## Your instructions
Output every line of the data below that contains the string "quotidien".

## Source material
++++

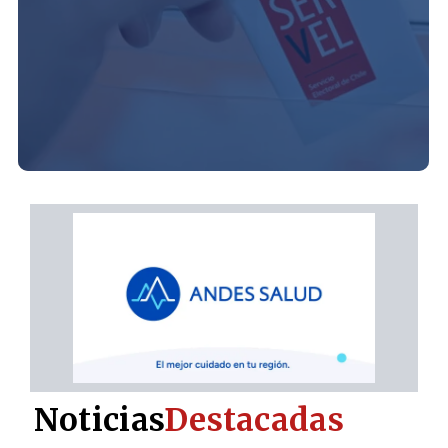
Noticias
Destacadas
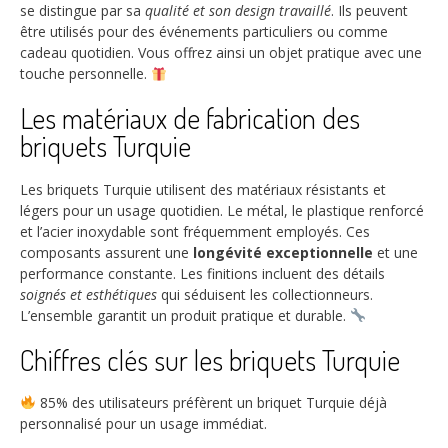
se distingue par sa
qualité et son design travaillé
. Ils peuvent
être utilisés pour des événements particuliers ou comme
cadeau quotidien. Vous offrez ainsi un objet pratique avec une
touche personnelle.
Les matériaux de fabrication des
briquets Turquie
Les briquets Turquie utilisent des matériaux résistants et
légers pour un usage quotidien. Le métal, le plastique renforcé
et l’acier inoxydable sont fréquemment employés. Ces
composants assurent une
longévité exceptionnelle
et une
performance constante. Les finitions incluent des détails
soignés et esthétiques
qui séduisent les collectionneurs.
L’ensemble garantit un produit pratique et durable.
Chiffres clés sur les briquets Turquie
85%
des utilisateurs préfèrent un briquet Turquie déjà
personnalisé pour un usage immédiat.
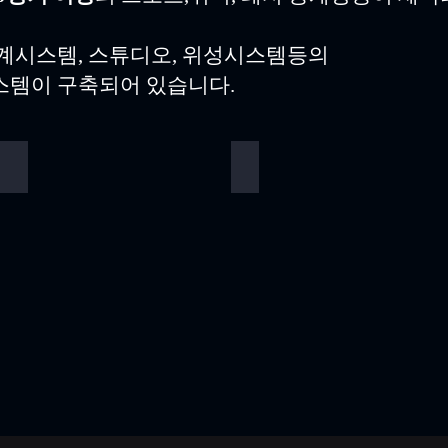
중계시스템, 스튜디오, 위성시스템등의
템이 구축되어 있습니다.
스튜디오
중계차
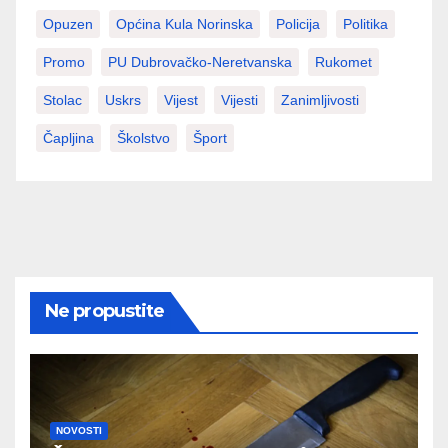
Opuzen
Općina Kula Norinska
Policija
Politika
Promo
PU Dubrovačko-Neretvanska
Rukomet
Stolac
Uskrs
Vijest
Vijesti
Zanimljivosti
Čapljina
Školstvo
Šport
Ne propustite
NOVOSTI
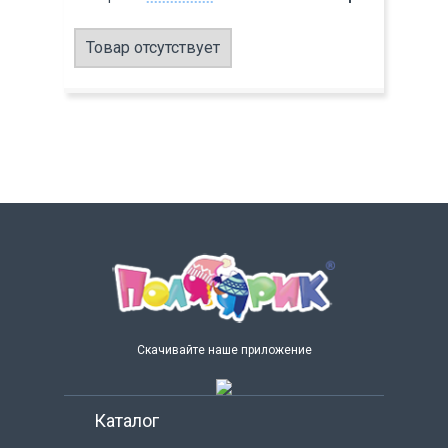
Товар отсутствует
Скачивайте наше приложение
Каталог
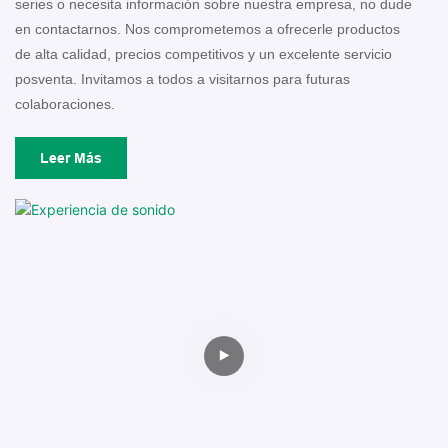
series o necesita información sobre nuestra empresa, no dude
en contactarnos. Nos comprometemos a ofrecerle productos
de alta calidad, precios competitivos y un excelente servicio
posventa. Invitamos a todos a visitarnos para futuras
colaboraciones.
Leer Más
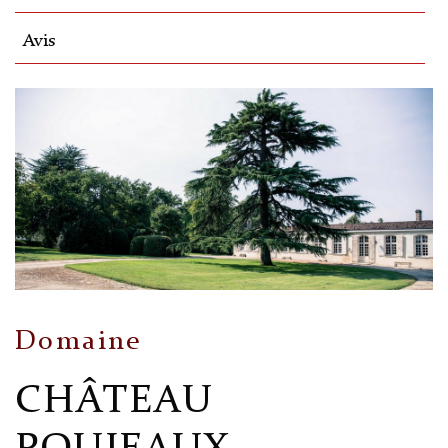
Avis
Domaine
CHÂTEAU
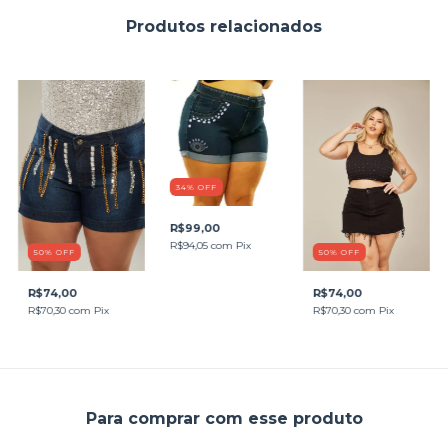
Produtos relacionados
34
%
OFF
R$99,00
R$94,05
com
Pix
50
%
OFF
50
%
OFF
R$74,00
R$74,00
R$70,30
com
Pix
R$70,30
com
Pix
Para comprar com esse produto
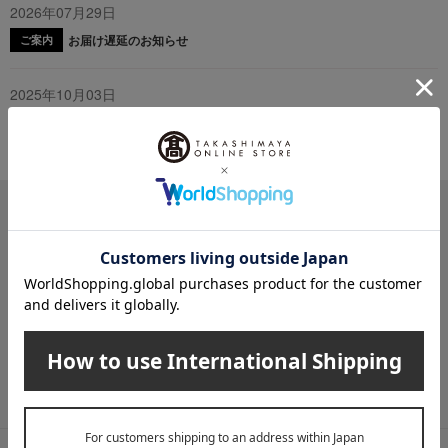
2026年07月29日
お届け遅延のお知らせ
ご案内
2025年10月03日
『お届け先のご住所』ご確認のお願い
ご案内
メールマガジン
送料無料クーポンやキャンペーン、新着・SALE・おすすめ商品な
ど、「高島屋オンラインストア」のお得＆うれしい情報をお届けい
たします。
メールマガジンについて詳しく見る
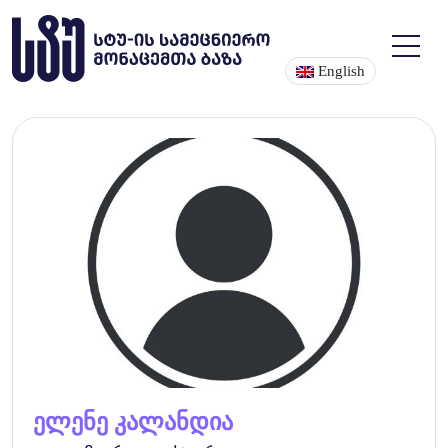
English
ელენე კალანდია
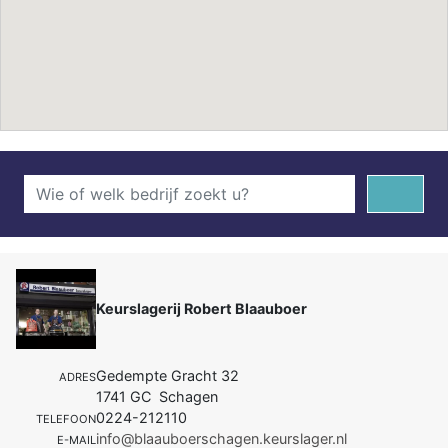
Keurslagerij Robert Blaauboer
Gedempte Gracht 32
ADRES
1741 GC Schagen
0224-212110
TELEFOON
info@blaauboerschagen.keurslager.nl
E-MAIL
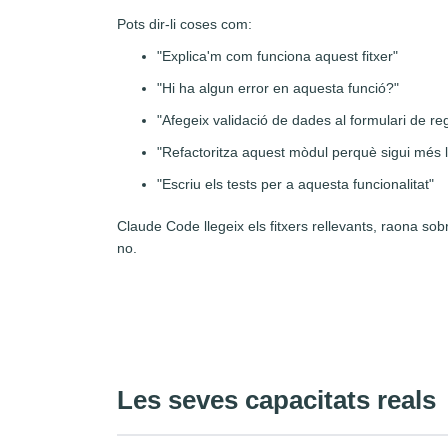
Pots dir-li coses com:
"Explica'm com funciona aquest fitxer"
"Hi ha algun error en aquesta funció?"
"Afegeix validació de dades al formulari de reg
"Refactoritza aquest mòdul perquè sigui més l
"Escriu els tests per a aquesta funcionalitat"
Claude Code llegeix els fitxers rellevants, raona sob
no.
Les seves capacitats reals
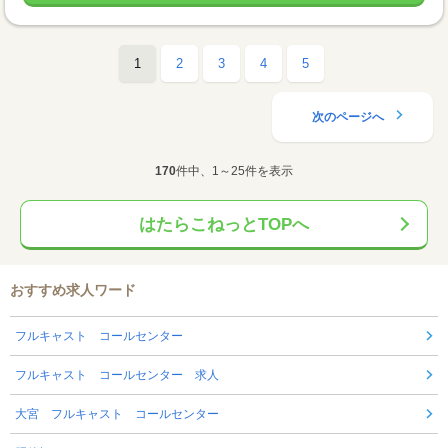
1
2
3
4
5
次のページへ
170
件中、1～25件を表示
はたらこねっとTOPへ
おすすめ求人ワード
フルキャスト コールセンター
フルキャスト コールセンター 求人
大宮 フルキャスト コールセンター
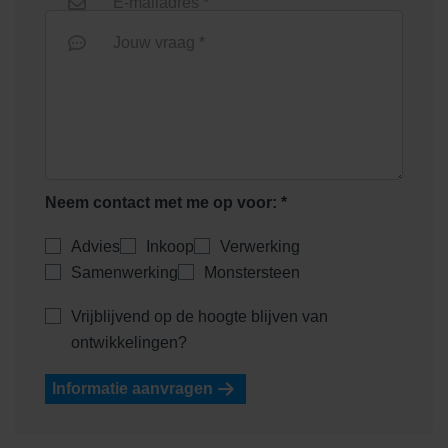
E-mailadres *
Jouw vraag *
Heidemangaan
Heidepaars
Neem contact met me op voor: *
Advies
Inkoop
Verwerking
Samenwerking
Monstersteen
Helder Wit
Helderwit
Vrijblijvend op de hoogte blijven van
ontwikkelingen?
Informatie aanvragen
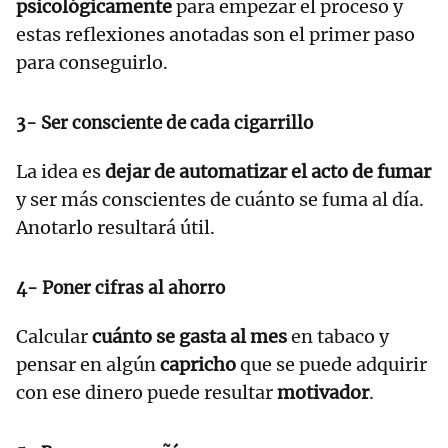
psicológicamente
para empezar el proceso y
estas reflexiones anotadas son el primer paso
para conseguirlo.
3- Ser consciente de cada cigarrillo
La idea es
dejar de automatizar el acto de fumar
y ser más conscientes de cuánto se fuma al día.
Anotarlo resultará útil.
4- Poner cifras al ahorro
Calcular
cuánto se gasta al mes
en tabaco y
pensar en algún
capricho
que se puede adquirir
con ese dinero puede resultar
motivador
.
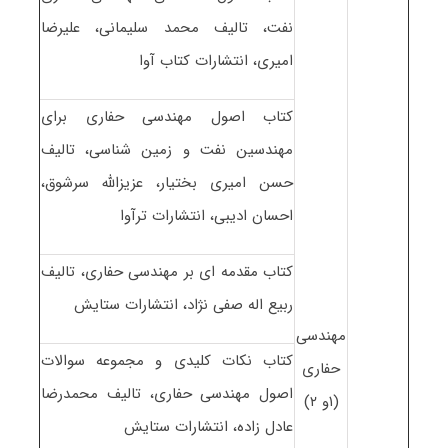
نفت، تالیف محمد سلیمانی، علیرضا
امیری، انتشارات کتاب آوا
کتاب اصول مهندسی حفاری برای
مهندسین نفت و زمین شناسی، تالیف
حسن امیری بختیار، عزیزالله سرشوق،
احسان ادیبی، انتشارات ترآوا
کتاب مقدمه ای بر مهندسی حفاری، تالیف
ربیع اله صفی نژاد، انتشارات ستایش
مهندسی
کتاب نکات کلیدی و مجموعه سوالات
حفاری
اصول مهندسی حفاری، تالیف محمدرضا
(۱و ۲)
عادل زاده، انتشارات ستایش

++++

## Answer for the task
cadeau quotidien. Vous offrez ainsi un objet pratique avec une
légers pour un usage quotidien. Le métal, le plastique renforcé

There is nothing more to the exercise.